I thought this was a great article explains the complexity of the pain experience to both clinicians and patients.
The DIM -SIM model may well help our consultations with these very complex patients
By deconstructing and reconstructing the pain there may well be advances in recovery and therapeutic relationship.
This looks like a great tool and has been recommended to me by my medical team, but is limited to those with iPads? Is there any possibility of it being available on Android please? Thank you.
The Protectometer App is exclusive to iPad at the moment, and we don’t have any plans to develop a version for Android – there are a range of technical issues that make an Android version difficult to do for this App.
However, the book version – The Explain Pain Handbook: Protectometer is available for everyone – http://www.noigroup.com/en/Product/EPHPB
Thanks for the response Tim
There is no question that unhelpful language keeps me in a job. Right up there with medical letters that people don’t understand. However, there is also what the patient infers from what has been said. So no matter how well I think I’ve explained something, people in pain have to somehow discard everything they’ve been told in the past, which is a big ask. I like the idea of alliteration.

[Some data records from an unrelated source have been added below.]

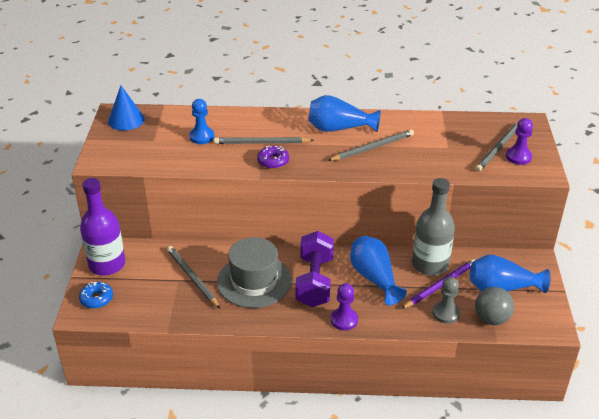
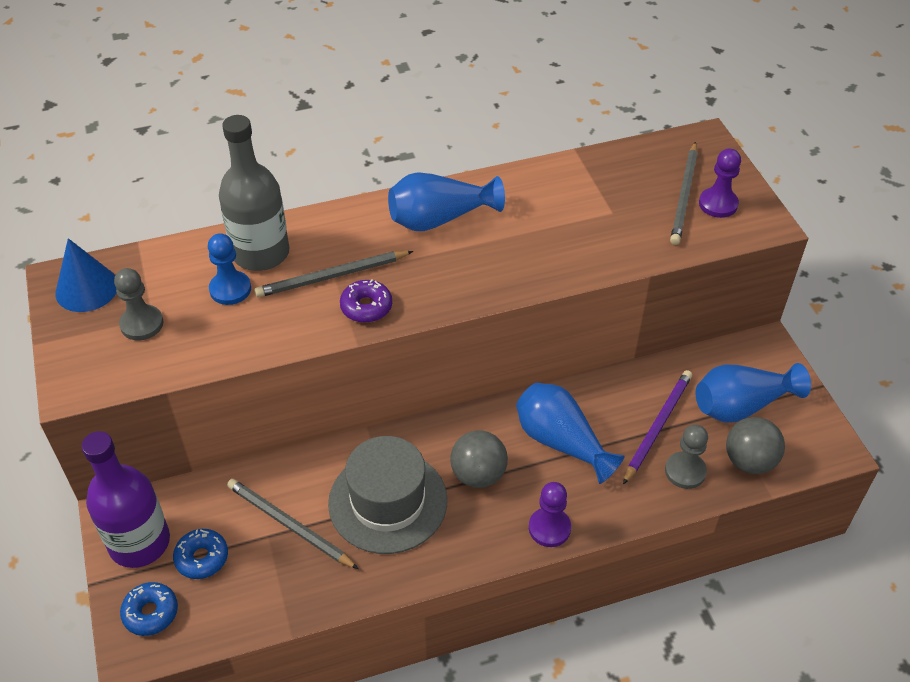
camera: 20 degrees left, 10 degrees up
purple dumbbell [295,231,334,307] -> grey ball [450,430,508,488]
grey pencil [328,129,414,161] -> none
grey bottle [412,178,455,276] -> grey bottle moved to [219,115,289,271]
none -> grey pawn [114,268,163,340]
none -> blue donut [173,529,228,579]

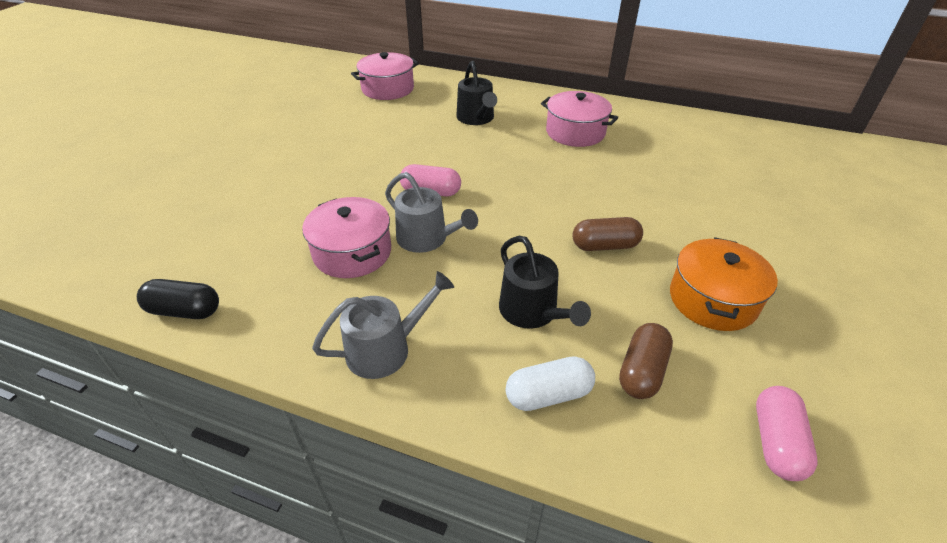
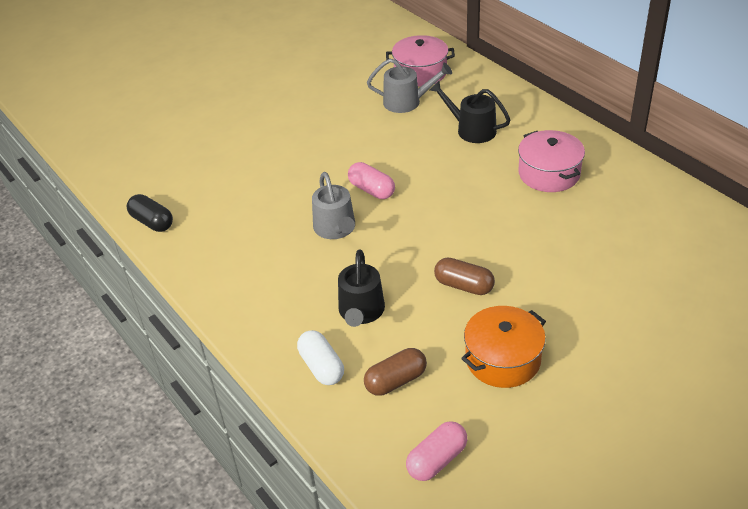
camera: 35 degrees right, 0 degrees up
pink pot [302,197,391,278] -> none
grey watering can [312,271,454,379] -> grey watering can moved to [367,59,452,113]
black watering can [456,61,497,125] -> black watering can turned 105 degrees clockwise [430,80,510,143]
white capsule [506,356,595,411] -> white capsule turned 45 degrees clockwise [297,330,344,385]

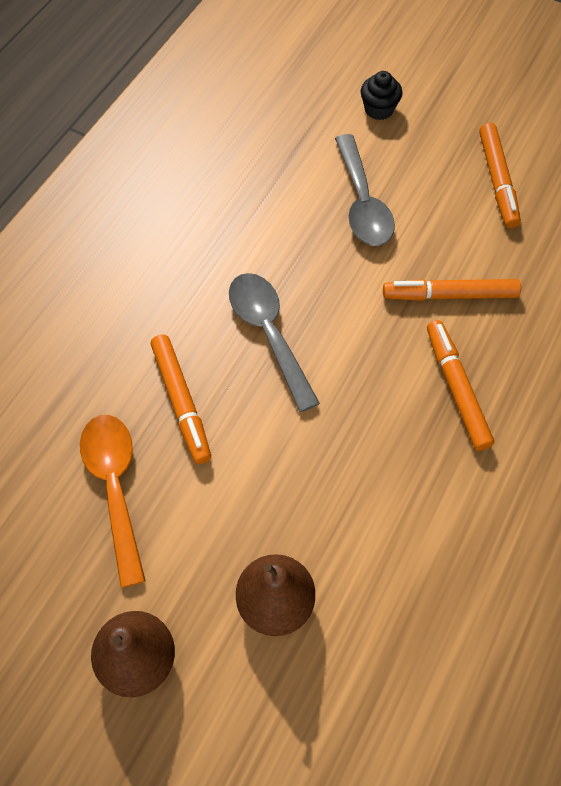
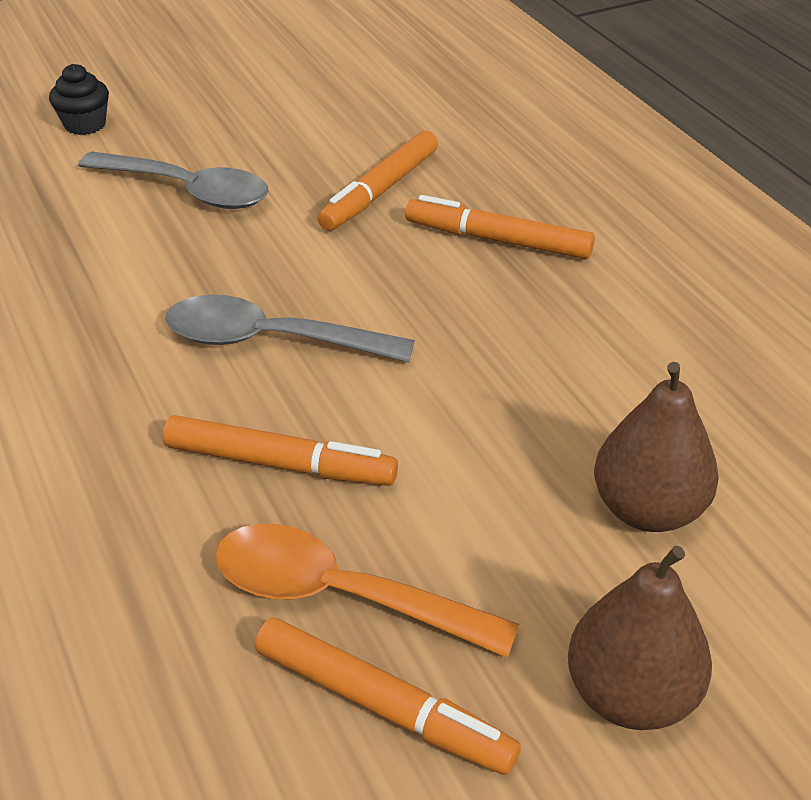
camera: 55 degrees left, 20 degrees down
orange marker [479,123,521,228] -> orange marker moved to [255,618,521,775]

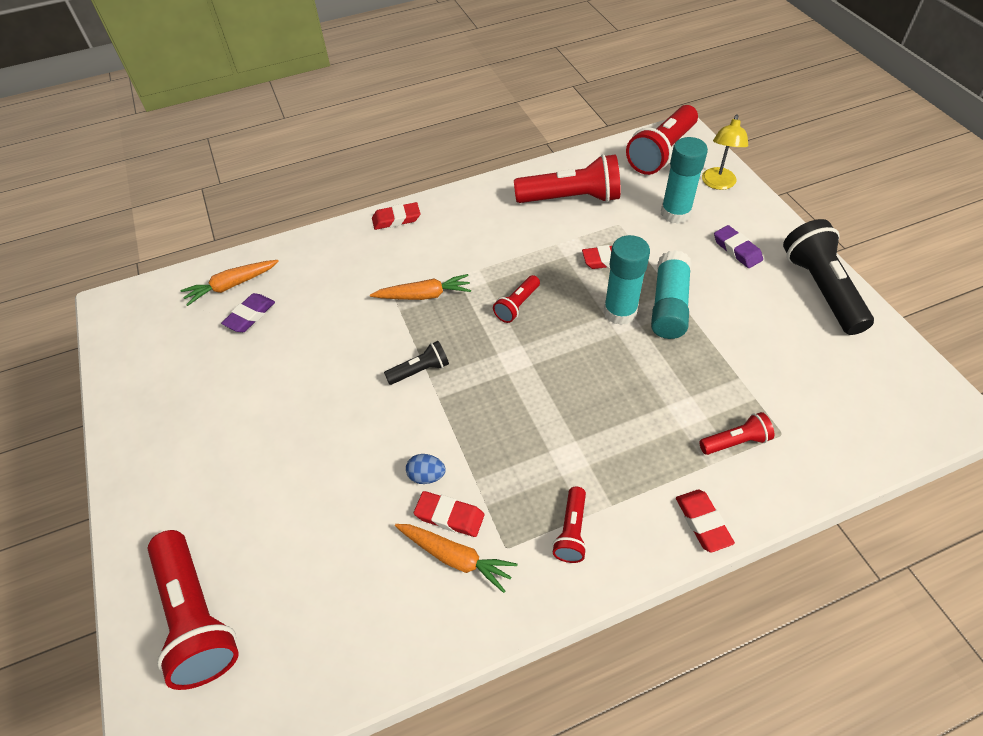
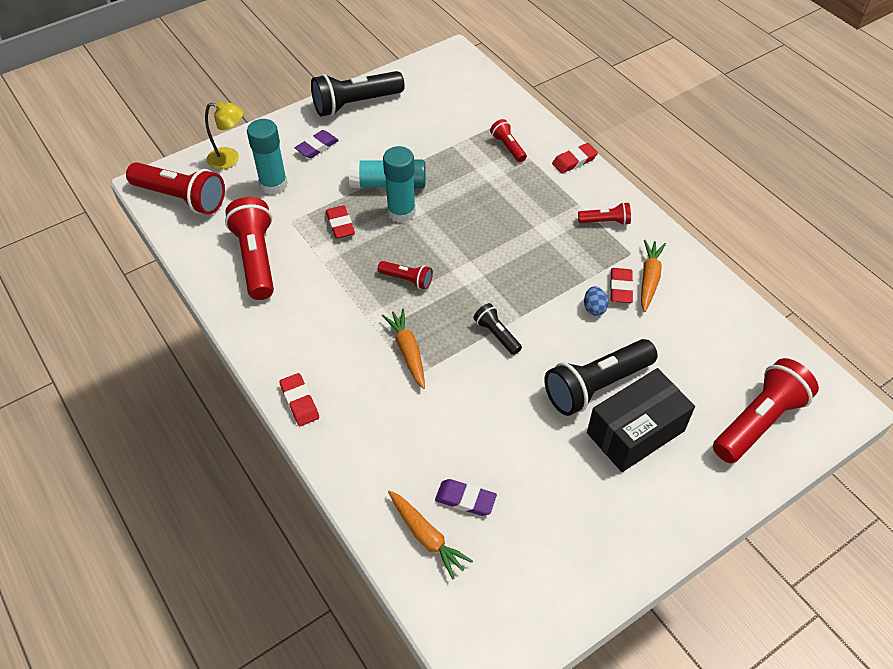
camera: 105 degrees left, 0 degrees up
none -> black flashlight [544,339,657,416]
none -> black box [587,368,695,472]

As a psychologist working with many trauma clients, I use the Protectometer DIMS and SIMs to both explain what is happening for them and how to move towards recovery. If you re-read this post and replace PTSD where it says pain… well, it just works 😀
Hi Terri, great to hear that as I often work closely with psychologists and psychotherapists and the protectometer is equally a wonderful tool to show patients that there is more to their pain than the body part. This provides the hook to suggest “talk therapies” will help and gets them to try in situations where they would otherwise never have considered it…
DB London 😎
Are you saying that once a patient no longer fears pain, or whatever ‘Dims’ they have, then their pain will be gone?